A malicious email campaign targeting employees of banks and financial services companies in the United States and the United Kingdom has been abusing Google Cloud Storage for payload delivery, Menlo Labs security researchers say.
As part of the attacks, the malicious actor attempts to trick users into clicking on malicious links to archive files such as .zip or .gz. The malicious payloads, which the researchers identified as being part of the Houdini and QRat malware families, were hosted on storage.googleapis.com, the domain of the Google Cloud Storage service.
With the service used by countless companies, malicious actors can bypass security controls in place within organizations or built into commercial security products by simply hosting their payloads on the domain — the practice isn’t new.
“These attackers may have chosen to use malicious links rather than malicious attachments because of the combined use of email and the web to infect victims with this threat. Many email security products can detect malicious attachments, but identify malicious URLs only if they are already in their threat repositories,” Menlo’s security researchers explain.
In their attempt to compromise the victim’s machines, the attackers used two types of payloads, namely VBS scripts and JAR files.
The VBS scripts were highly obfuscated and might have been generated using a kit that automates the creation of malicious documents and which is widely available to bad actors, the researchers say.

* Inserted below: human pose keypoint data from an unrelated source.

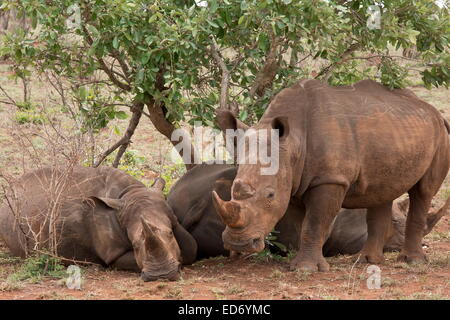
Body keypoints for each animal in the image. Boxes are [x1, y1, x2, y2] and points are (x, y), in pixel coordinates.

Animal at [0, 166, 197, 282]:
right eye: (134, 245)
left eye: (170, 233)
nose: (161, 276)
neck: (130, 193)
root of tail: (10, 190)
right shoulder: (111, 251)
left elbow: (191, 248)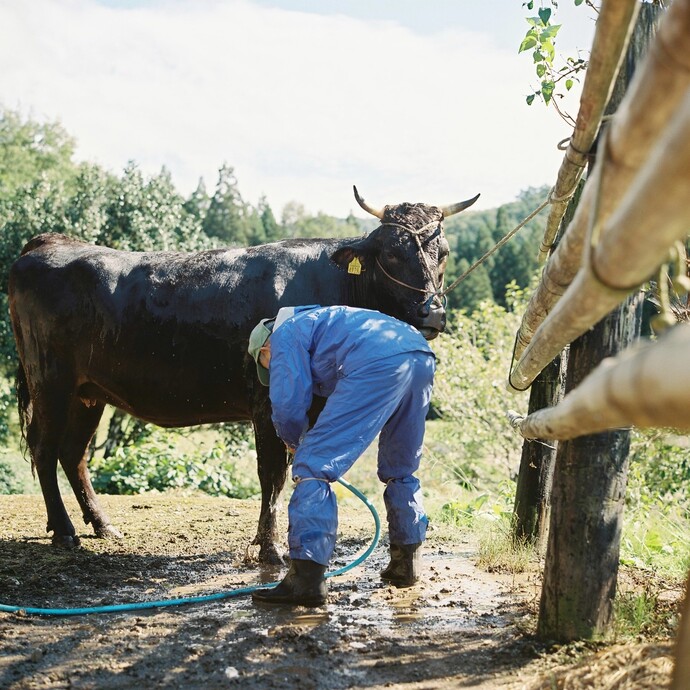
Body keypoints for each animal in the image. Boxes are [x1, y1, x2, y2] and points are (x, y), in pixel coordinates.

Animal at [6, 185, 478, 560]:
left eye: (443, 254)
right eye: (393, 254)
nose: (433, 312)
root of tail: (49, 243)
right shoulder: (267, 401)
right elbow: (272, 474)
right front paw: (270, 548)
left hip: (89, 392)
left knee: (74, 454)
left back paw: (102, 525)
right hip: (51, 381)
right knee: (45, 451)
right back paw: (65, 531)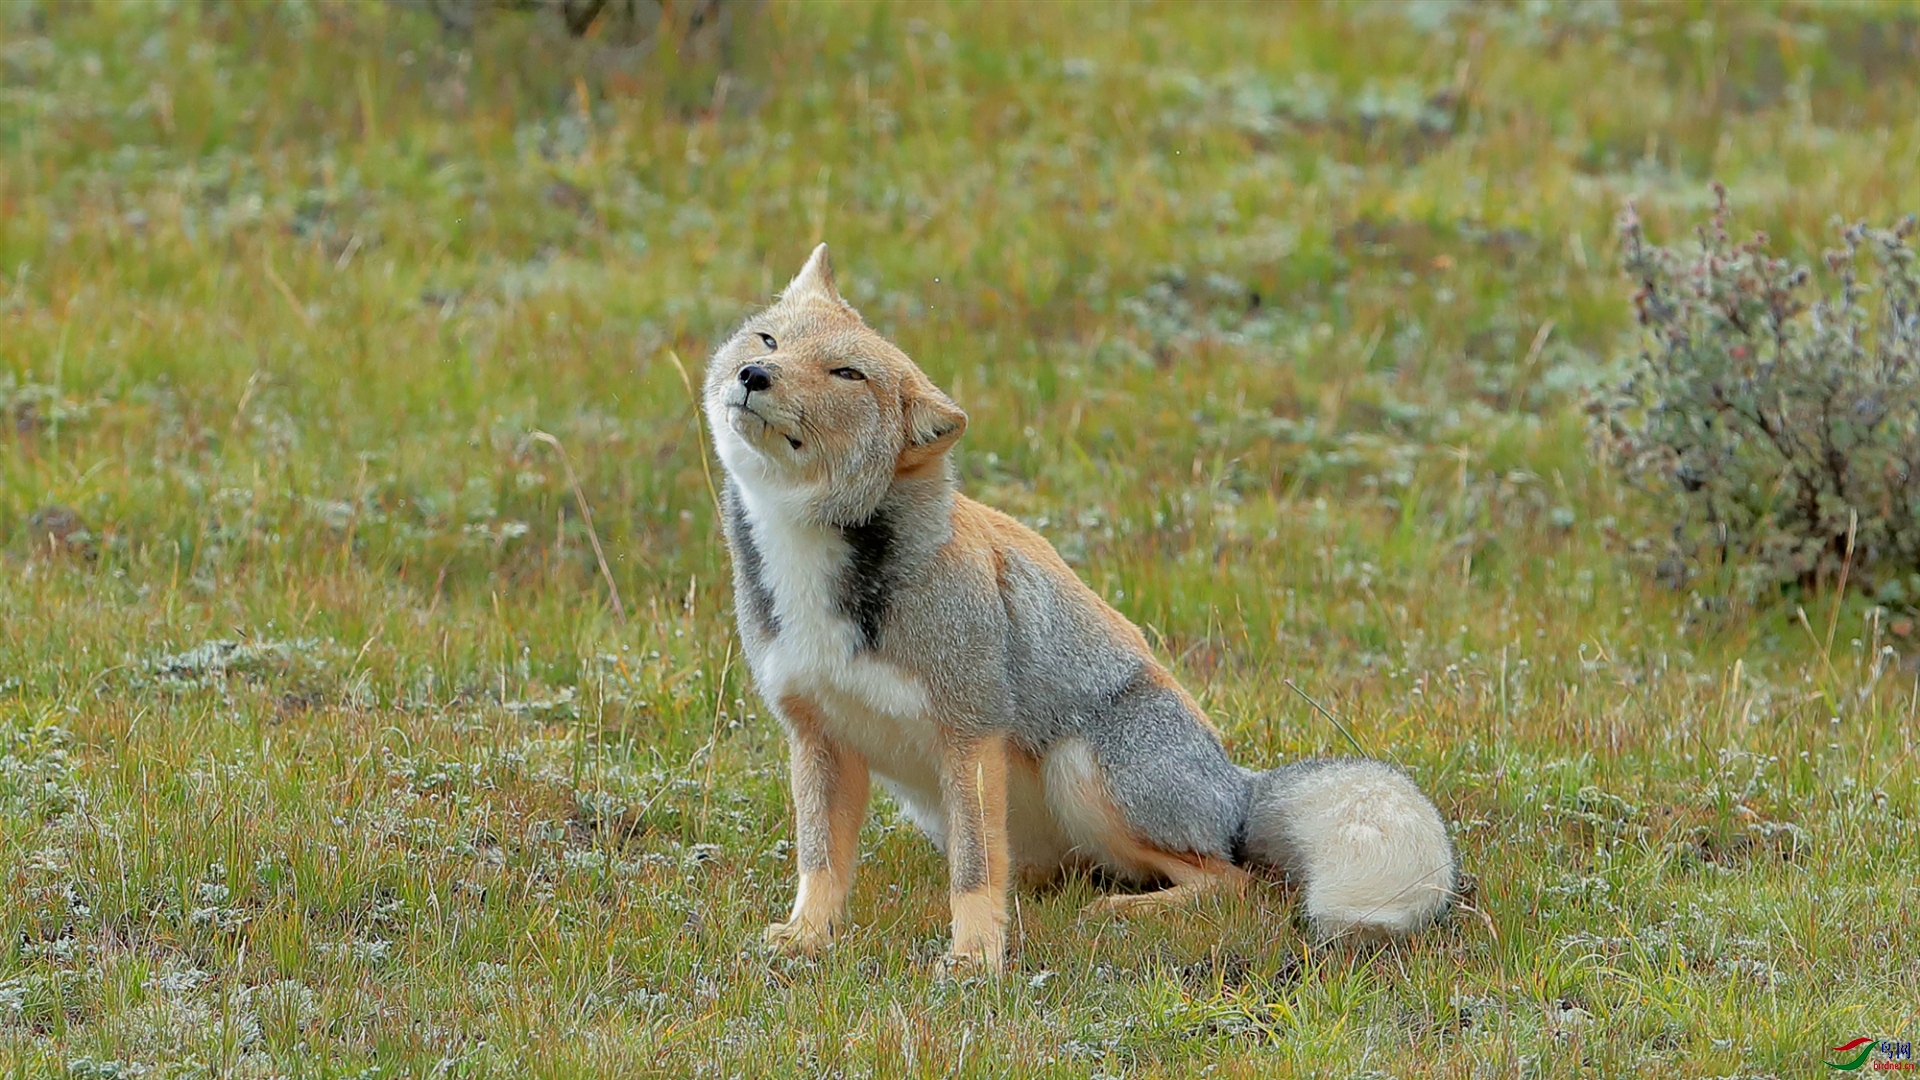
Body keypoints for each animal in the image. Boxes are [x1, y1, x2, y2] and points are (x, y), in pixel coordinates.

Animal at [706, 242, 1451, 968]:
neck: (817, 574)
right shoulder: (816, 735)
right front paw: (808, 937)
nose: (753, 375)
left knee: (1228, 881)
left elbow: (974, 874)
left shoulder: (969, 729)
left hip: (1083, 772)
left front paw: (975, 958)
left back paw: (1124, 913)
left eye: (845, 374)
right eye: (769, 339)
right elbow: (822, 862)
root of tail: (1238, 787)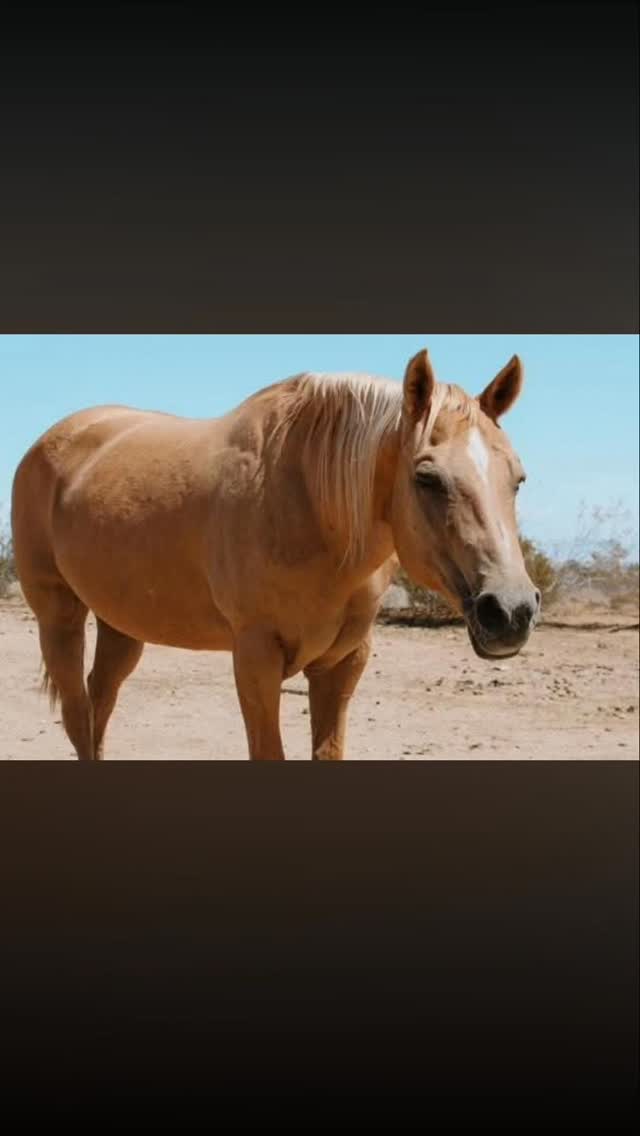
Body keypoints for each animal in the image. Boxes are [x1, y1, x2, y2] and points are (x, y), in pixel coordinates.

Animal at [11, 348, 540, 761]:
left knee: (99, 704)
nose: (511, 611)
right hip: (58, 615)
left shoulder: (342, 663)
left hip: (122, 624)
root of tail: (50, 441)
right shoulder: (255, 658)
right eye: (426, 478)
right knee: (78, 714)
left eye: (517, 478)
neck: (306, 501)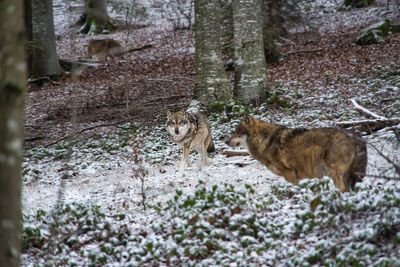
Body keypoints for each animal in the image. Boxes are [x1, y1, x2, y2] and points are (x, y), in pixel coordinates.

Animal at [227, 114, 368, 193]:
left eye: (237, 132)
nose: (226, 141)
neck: (266, 141)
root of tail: (356, 137)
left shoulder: (289, 174)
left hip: (335, 173)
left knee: (342, 189)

Three of the scripts, which belong to the Houdini malware family, were highly obfuscated with three nested levels of obfuscated VBScript and encoded using Base64 encoding. All three connect to the same command and control (C&C) domain and use the same secondary C&C, all show the same string in the last level of obfuscated VBScript, and all download a JAR file.
One of the files appears to belong to the Houdini/jRAT malware family, its C&C domain suggests. Other JAR files are likely part of the QRat malware family, but this is still being investigated.
“The Financial Services vertical continues to be a very attractive target for attackers, and Remote Access Trojans (RATs) play an important role in gaining control over a compromised machine within an enterprise. Novel ways of gaining endpoint access are always being developed, and will continue to evolve. Financial Services companies can expect to be the target of even more sophisticated malware and credential phishing attacks,” Menlo Labs concludes.